Gli ultimi allarmismi riguardanti il rispetto dei diritti umani, invece, riguardano la libertà di stampa. Il presidente al-Sisi ha infatti ratificato una nuova legge “antiterrorismo”, che non permette ai giornalisti di contraddire i comunicati ufficiali in caso di attacchi ed attentati nel Paese, mettendo così a tacere ogni voce fuori dal coro ed ogni tentativo di indagare per far chiarezza sugli episodi. Non potranno neppure essere diffuse informazioni sulle operazioni militari che verranno condotte contro i gruppi estremisti, se non quelle pubblicate dal governo. Ogni notizia contrastante con le versioni ufficiali verrà infatti considerata falsa, e punibile con una sanzione che andrà dalle 200.000 alle 500.000 lire egiziane, ovvero dai 23.000 ai 58.000 euro.

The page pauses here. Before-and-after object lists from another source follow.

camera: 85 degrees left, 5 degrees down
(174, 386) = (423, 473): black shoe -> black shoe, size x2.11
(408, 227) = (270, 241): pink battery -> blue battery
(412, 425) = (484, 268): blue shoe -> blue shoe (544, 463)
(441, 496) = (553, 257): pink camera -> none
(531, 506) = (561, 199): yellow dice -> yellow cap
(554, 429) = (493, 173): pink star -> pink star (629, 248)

Ricordiamo, però, che in Egitto alcuni giornalisti sono già stati arrestati e condannati fino a dieci anni di prigione, semplicemente per aver sostenuto Mohamed Morsi.
Secondo l’ONU, infine, sono decine di migliaia le persone che sono state arrestate, diverse delle quali condannate a morte con processi sommari, dalla destituzione di Morsi, generalmente per ragioni politiche, in quanto sostenitori – o presunti tali – proprio dell’ex capo di stato: episodi che, sempre secondo l’Organizzazione delle Nazioni Unite, non hanno precedenti nella storia recente del pianeta.